# [The problem]
Output the entries below exactly as written, omitting pictures.

>>>

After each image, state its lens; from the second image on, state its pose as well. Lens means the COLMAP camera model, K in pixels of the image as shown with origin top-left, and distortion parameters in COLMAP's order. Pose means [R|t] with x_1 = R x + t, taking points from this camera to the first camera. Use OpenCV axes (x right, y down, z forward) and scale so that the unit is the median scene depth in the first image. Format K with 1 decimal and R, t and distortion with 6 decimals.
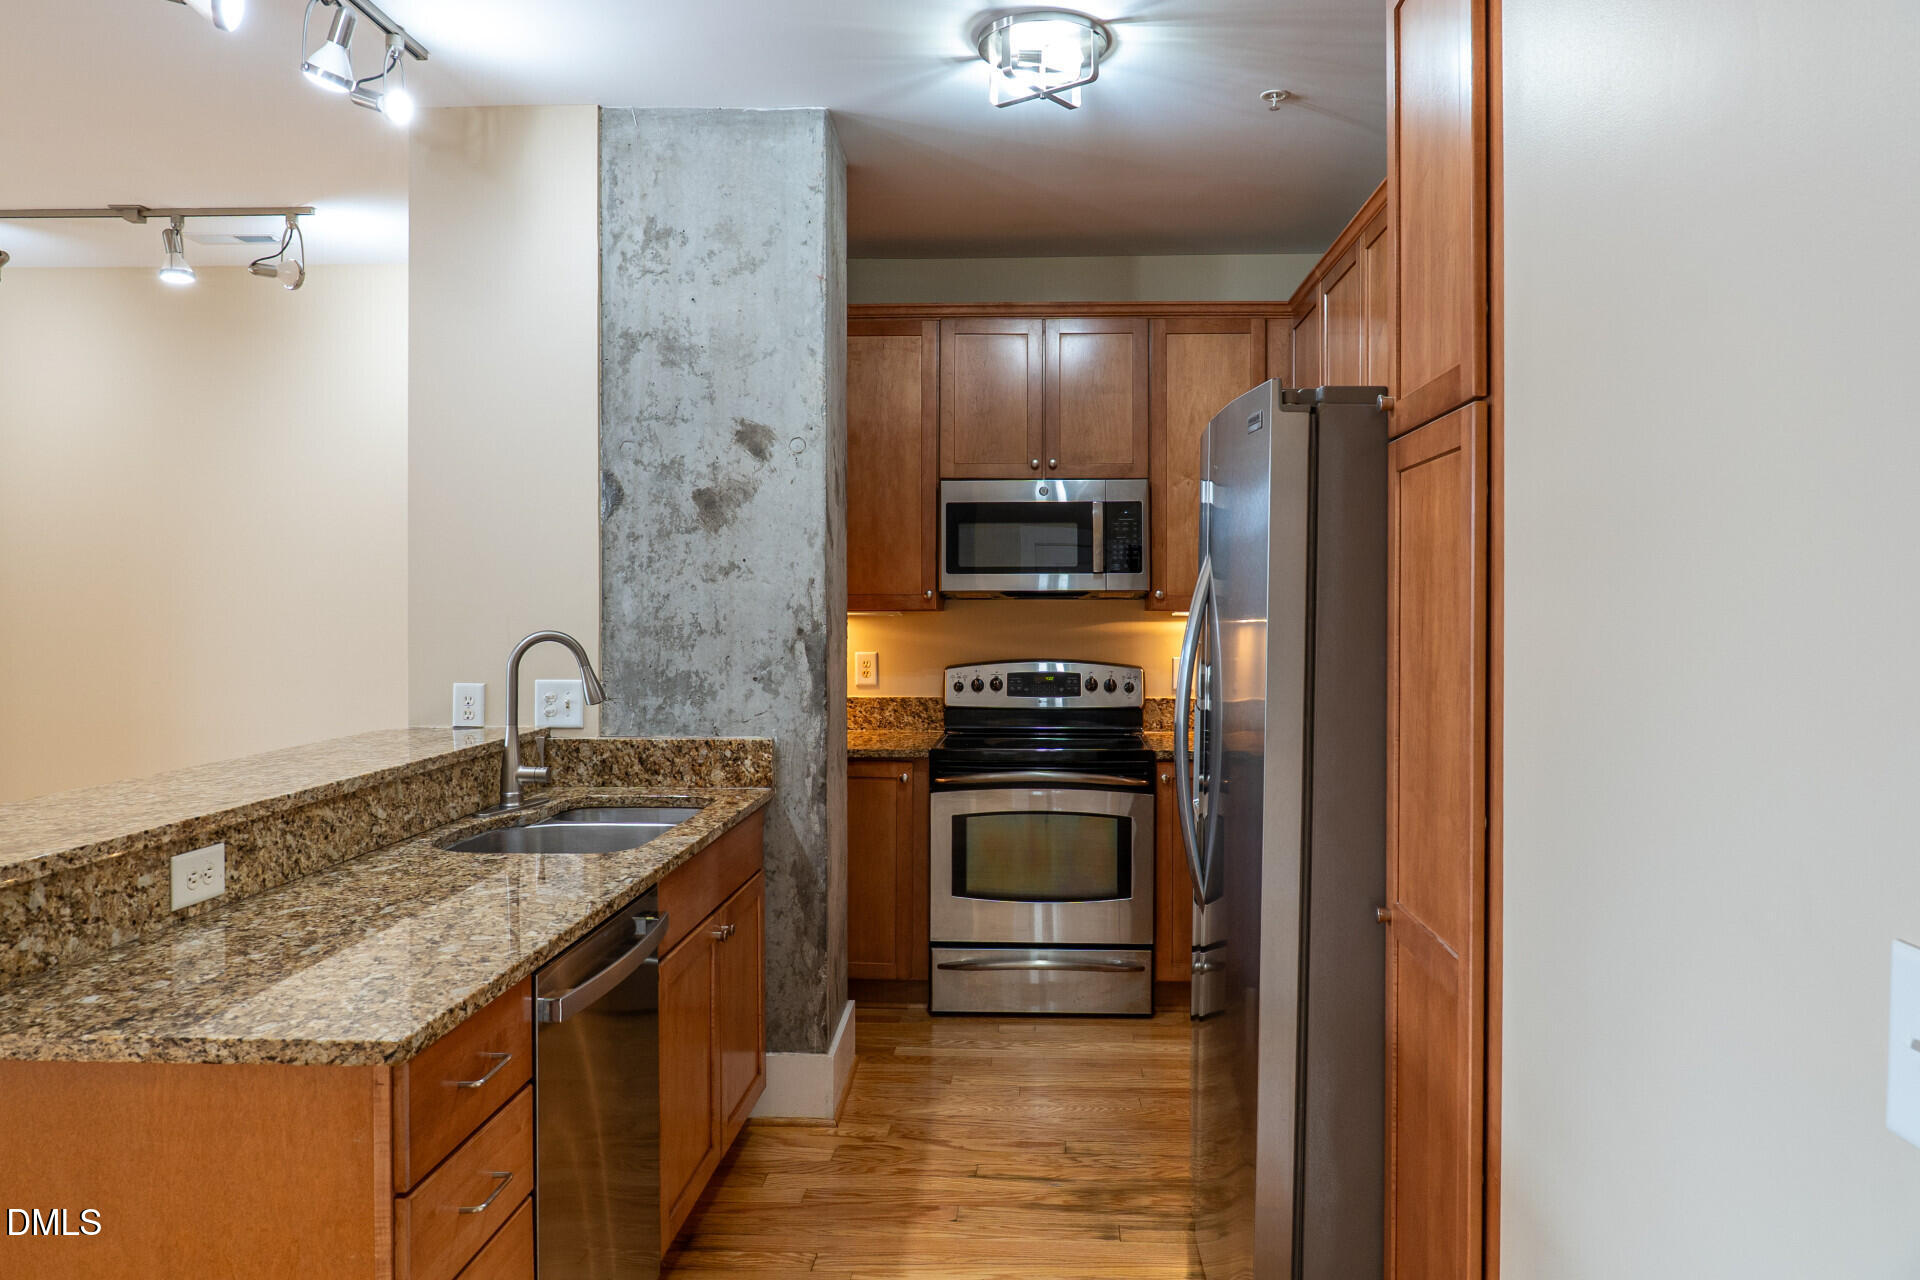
lens RADIAL K [[1315.9, 0, 1000.7], [0, 1315.9, 615.9], [0, 0, 1]] dist [-0.010669, -0.001902]
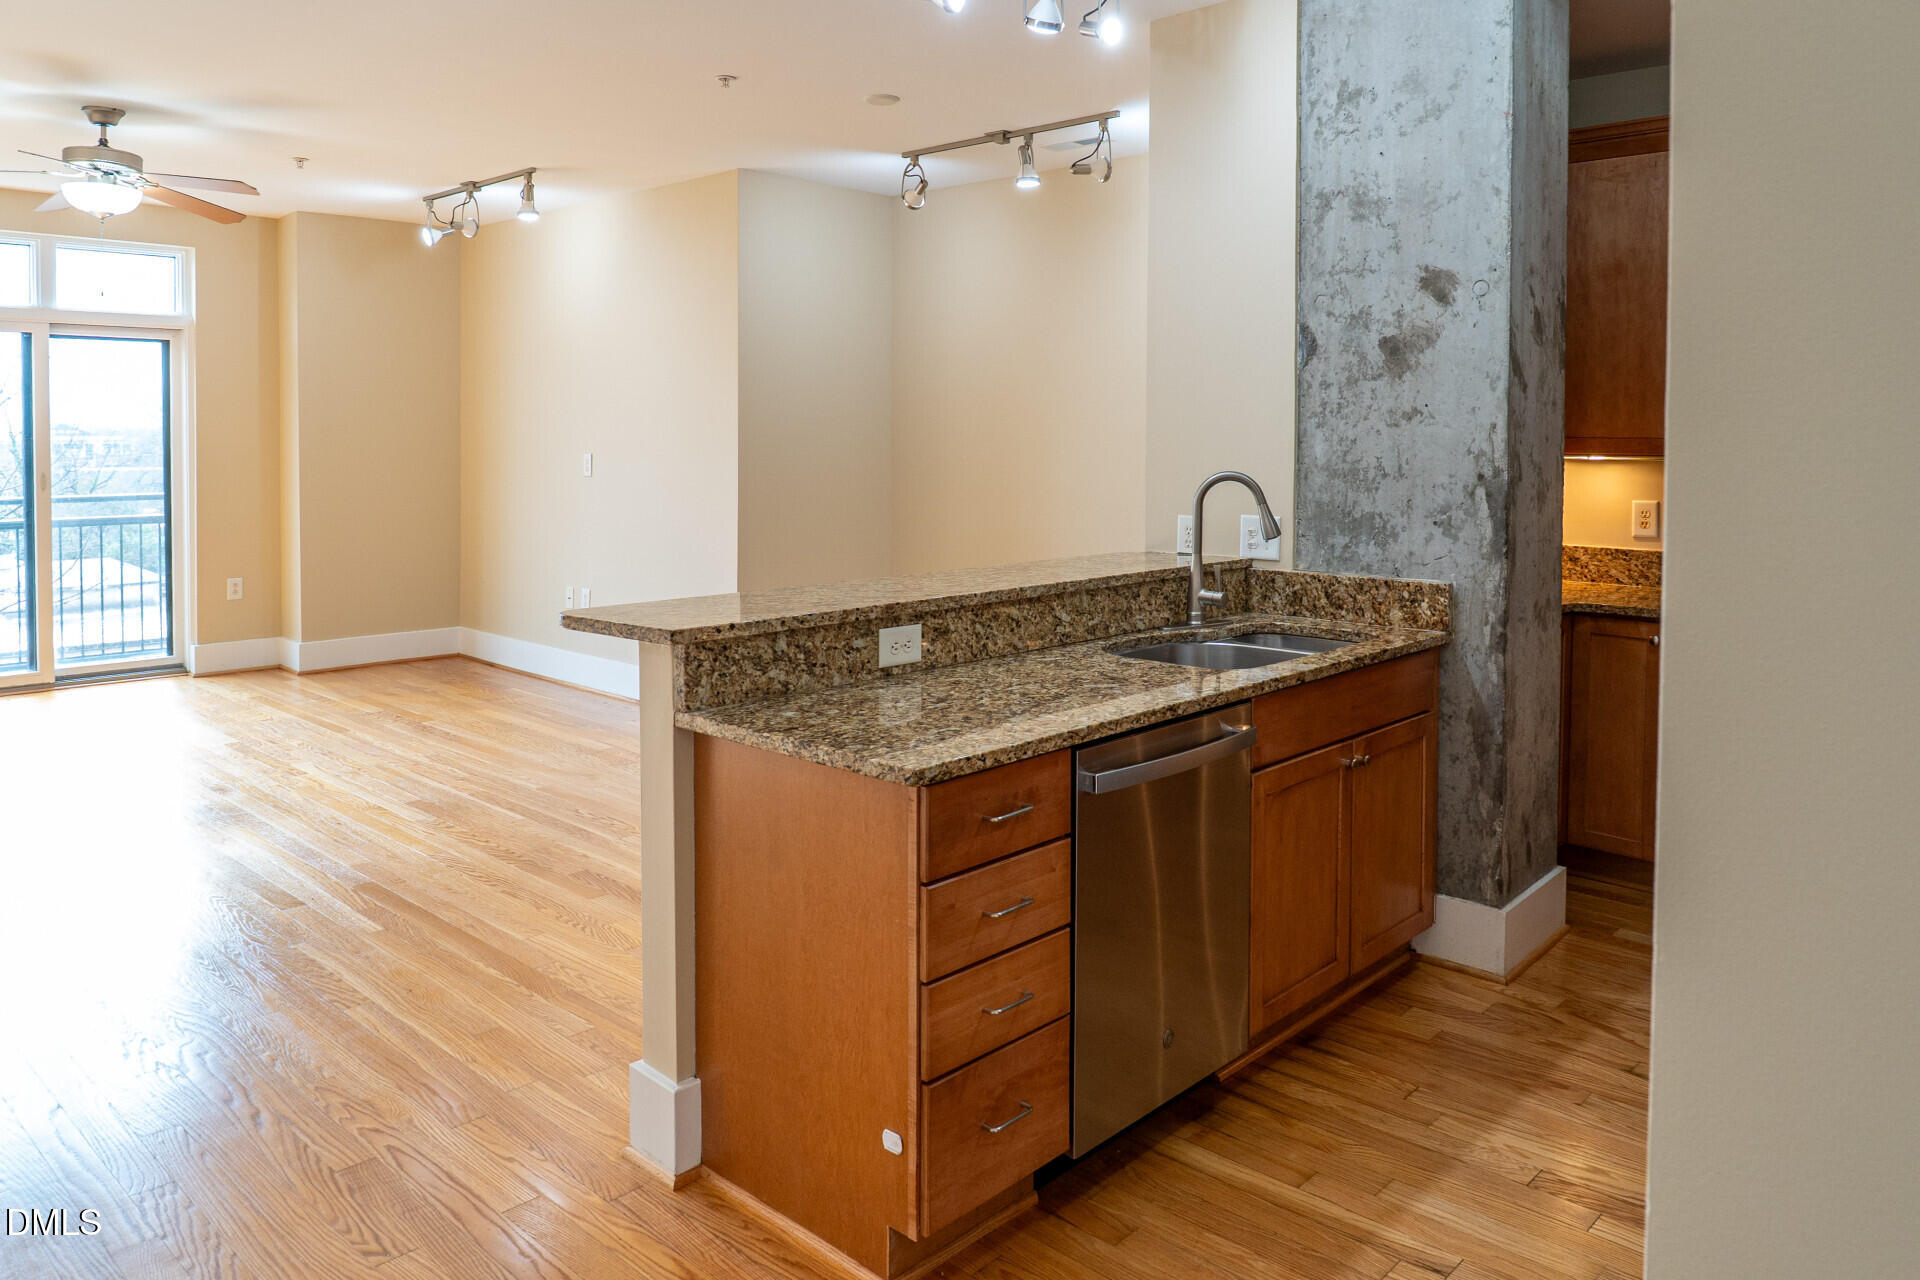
lens RADIAL K [[1336.3, 0, 960.4], [0, 1336.3, 473.6], [0, 0, 1]] dist [-0.006388, -0.000305]
pose [[0.752072, 0.020836, -0.658752, 0.213777], [-0.010290, 0.999750, 0.019874, -0.006663], [0.659001, -0.008168, 0.752098, -0.009263]]
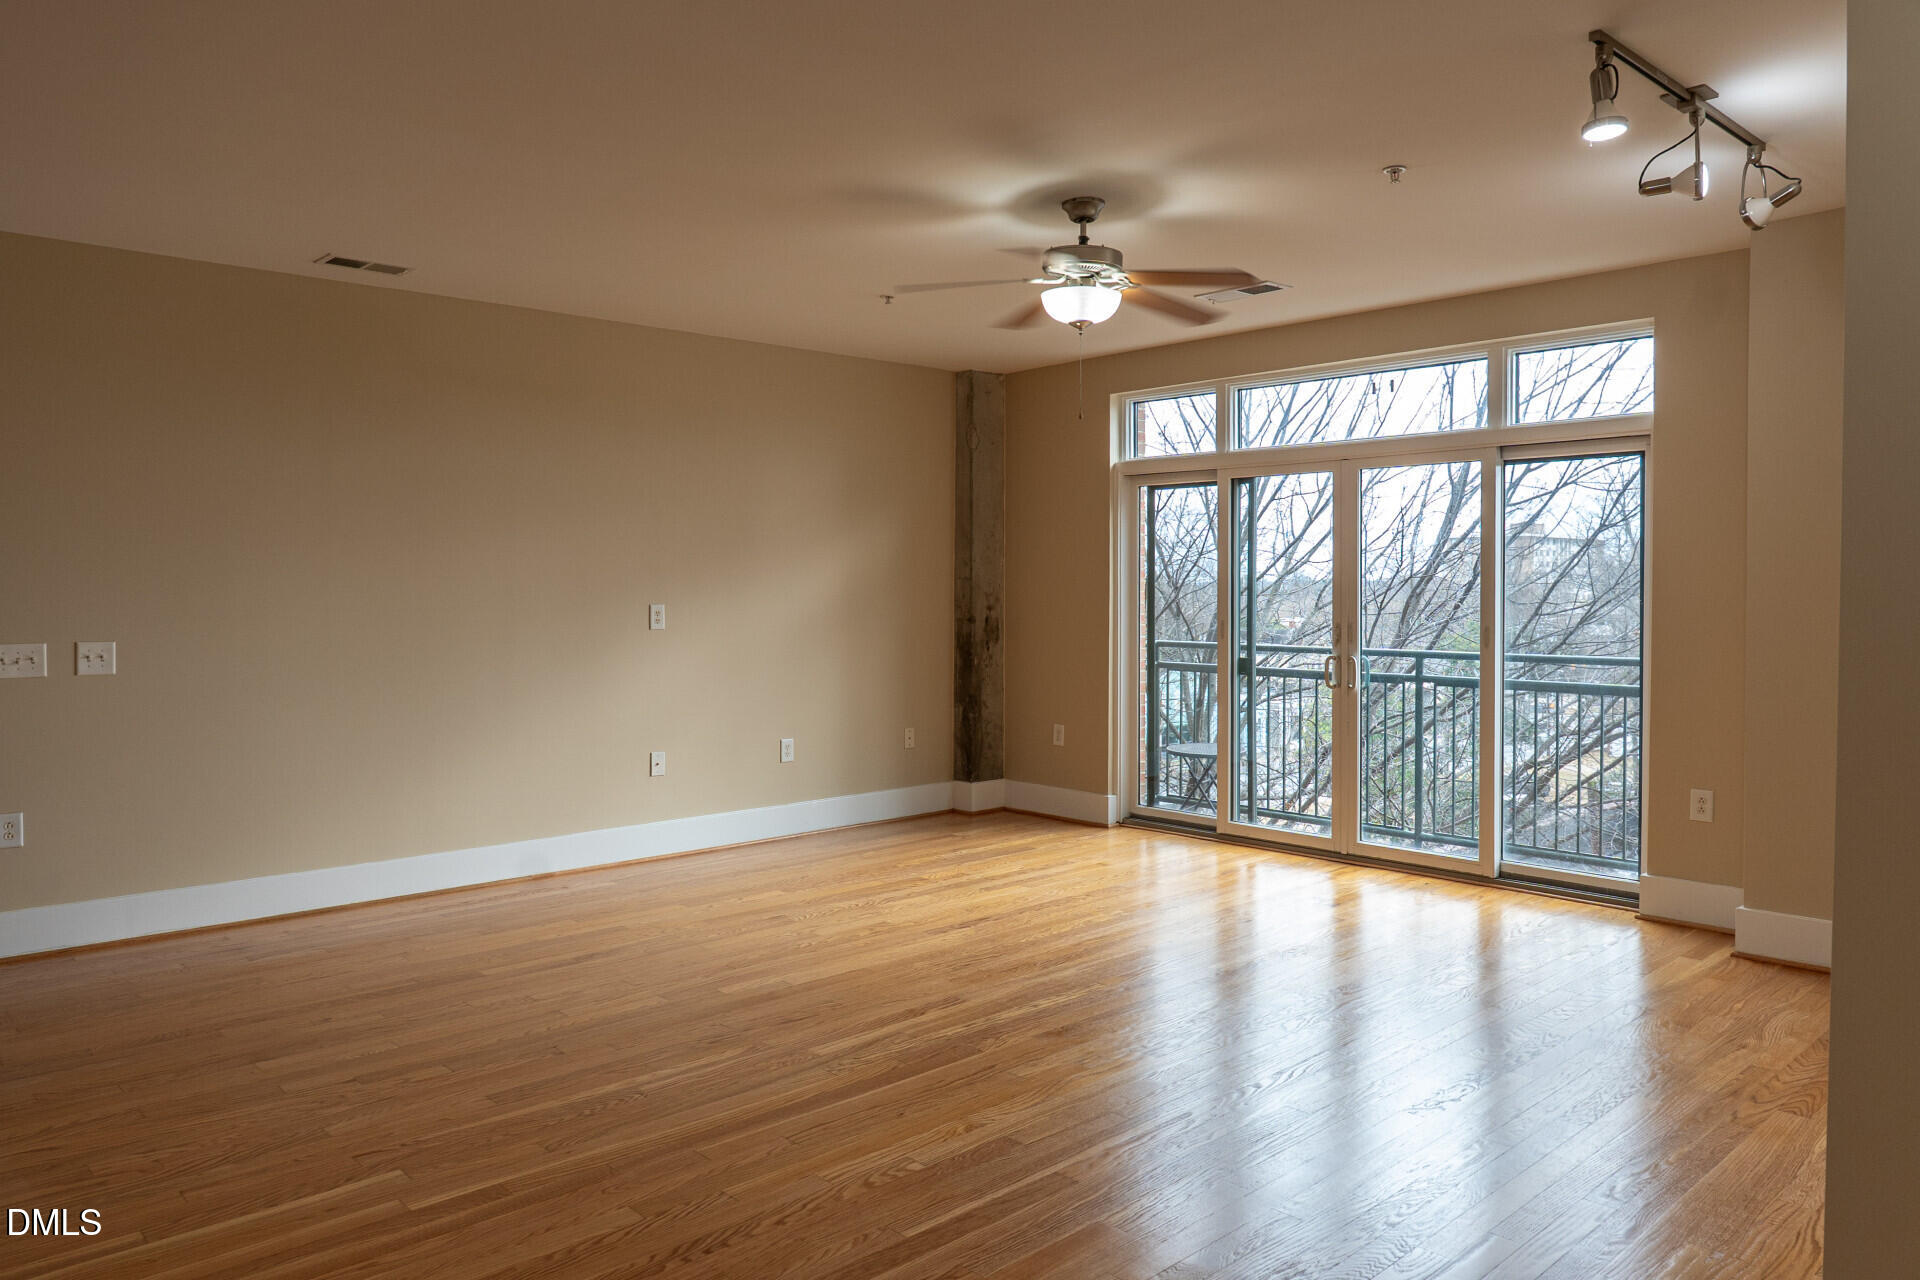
lens RADIAL K [[1312.3, 0, 915.1], [0, 1312.3, 595.3], [0, 0, 1]] dist [-0.007656, -0.001605]
pose [[-0.719833, 0.003404, -0.694139, -0.506807], [-0.008888, 0.999861, 0.014120, -0.008023], [0.694091, 0.016334, -0.719702, 1.333213]]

<<<

# [Exercise response]
After each image, state its lens; from the second image on, state its pose as well. Lens means the COLMAP camera model, K in pixels of the image as shown with origin top-left, and distortion parameters in COLMAP's order. Pose means [R|t] with x_1 = R x + t, taking points from this camera to the first camera. Use OpenCV axes (x right, y down, z forward) and scale so that the unit is the median scene depth in the first image. Format K with 1 decimal and R, t and distortion with 6 decimals.
lens RADIAL K [[1315.9, 0, 1000.7], [0, 1315.9, 615.9], [0, 0, 1]] dist [-0.010669, -0.001902]
lens RADIAL K [[1336.3, 0, 960.4], [0, 1336.3, 473.6], [0, 0, 1]] dist [-0.006388, -0.000305]
pose [[0.752072, 0.020836, -0.658752, 0.213777], [-0.010290, 0.999750, 0.019874, -0.006663], [0.659001, -0.008168, 0.752098, -0.009263]]
lens RADIAL K [[1312.3, 0, 915.1], [0, 1312.3, 595.3], [0, 0, 1]] dist [-0.007656, -0.001605]
pose [[-0.719833, 0.003404, -0.694139, -0.506807], [-0.008888, 0.999861, 0.014120, -0.008023], [0.694091, 0.016334, -0.719702, 1.333213]]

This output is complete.